Clinton, of all people, must be thick-skinned by now (she’s been a cherished target for decades) but authors of all sorts, successful, struggling, aspiring, award-winning, do take those one star reviews to heart–even when it’s pretty clear that the review has little bearing on the work at hand.  Or is part of a “vast right wing conspiracy.” But, as we all know, an unjust attack is not as bad as a trenchant criticism that fillets a work on reasonable grounds.  Those are worse, and writing demands a baseline conviction that what you’ve produced is worth sharing.  Bad reviews and rejections can shake that conviction, but writers know (or must remind themselves) they need to soldier on.

So, what’s your best advice on dealing with a bad review?
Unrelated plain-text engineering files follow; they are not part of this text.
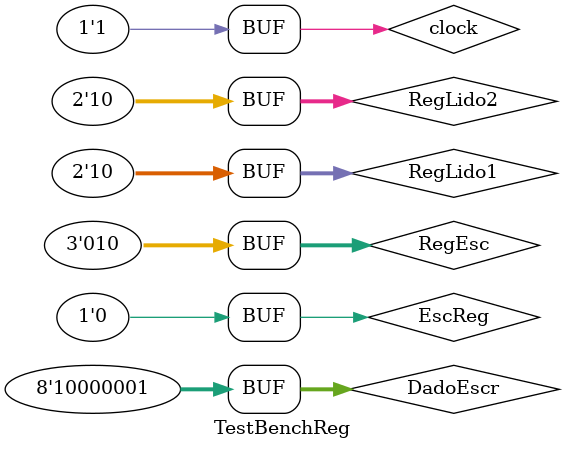
<source format=v>
module TestBenchReg;
reg [1:0] RegLido1;
reg [1:0] RegLido2;
reg [2:0] RegEsc;
reg EscReg;
reg [7:0] DadoEscr;
reg clock;
wire [7:0] Dado1;
wire [7:0] Dado2;
initial begin
clock=1;RegLido1=2'b00;RegLido2=2'b10;RegEsc=3'b010;EscReg=0;DadoEscr=8'b00000000;
#1 clock=0;RegLido1=2'b01;RegLido2=2'b10;RegEsc=3'b010;EscReg=1;DadoEscr=8'b11111111;
#1 clock=1;RegLido1=2'b11;RegLido2=2'b10;RegEsc=3'b010;EscReg=1;DadoEscr=8'b10101010;
#1 clock=0;RegLido1=2'b01;RegLido2=2'b10;RegEsc=3'b010;EscReg=1;DadoEscr=8'b11111111;
#1 clock=1;RegLido1=2'b10;RegLido2=2'b10;RegEsc=3'b010;EscReg=0;DadoEscr=8'b10000001;
end
initial begin
$monitor("Time=%0d clock=%b Registrador[%b]=%b Registrador[%b]=%b EscReg=%b Reg a ser escrito: %b DadoEscr=%b",
$time, clock, RegLido1, Dado1, RegLido2, Dado2, EscReg, RegEsc, DadoEscr);
end
Registradores Reg1(
	.RegLido1(RegLido1),
	.RegLido2(RegLido2),
	.DadoEscr(DadoEscr),
	.RegEsc(RegEsc),
	.EscReg(EscReg),
	.Dado1(Dado1),
	.Dado2(Dado2),
	.clock(clock)
	);
endmodule

</source>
Would a lascerating review prompt you to give up your run for the nation’s highest office (or similar dream?)

6 Responses to Single Star Blues

  1. I actually wrote about this on a crime fiction site called Do Some Damage this week, (I appoint my husband as troll buster to filter my reviews), but with that said, I also heard something very interesting from one of the top publicists in book publishing. She told a story about how a blogger had given one of her authors a one-star review. The author thanked the reviewer for reading and said she hoped the reviewer would like her next book better. As it turned out, the reviewer loved the author’s next book and gave it five stars. But here’s the rub — the book that had received the one star sold like mad and the one that had received five stars? Not so much.
    That’s a good example for authors to keep in mind when they receive a one star review. After all, my goal as a writer is to be the best writer I can be and to get my books into as many hands as possible.

  2. Cyn says:

    As no stranger to bad reviews, my first step is ignoring them. When that fails, which it usually does in a moment of weakness, I google my favorite books and read the one-star reviews of them. All books, even the classics, have their haters. Authors can’t escape or control bad reviews; the only thing you can control is the quality of the next book you write, so get on that instead.

  3. Katie Newingham says:

    I hope Hillary doesn’t give up. No one can attentively read and process 600+ pages in a day. She has overcome so much in life and is prepared for this hard role – though she will face more scrutiny.

    Having never had an official bad review, yet, I can’t speak to this issue, but I don’t write reviews: good or bad. I mean I tweet the good stuff. My opinion is only one and I wouldn’t want my thoughts to negatively affect someone’s work. That said, don’t give up! <~ note to self.

  4. Depends on the review… there are some that are easy for me to discount because a)some reviewers just don’t like anything, b)the reviewer was predisposed to dislike the book for whatever reason or even c)the reviewer is confusing my book with one of the other half-dozen ones she or he read in one sitting, in one night. That’s happened. Twice.

    (I also got this once: “stupid wrting and lazy didnt like AT ALLL!!”)

    On the other hand, if I get consistent reviews that point out a particular flaw (or several of them), then that’s something to think about. At this point I’m pretty aware of what people liked about my debut and what they didn’t like, and I’m taking all of that into account as I write my next one…

  5. D. C. DaCosta says:

    Pfft. As long as the reviewer paid for the book, you’ve got your money and all is well.

  6. John Adams says:

    Please, don’t anybody tell her about GoodReads.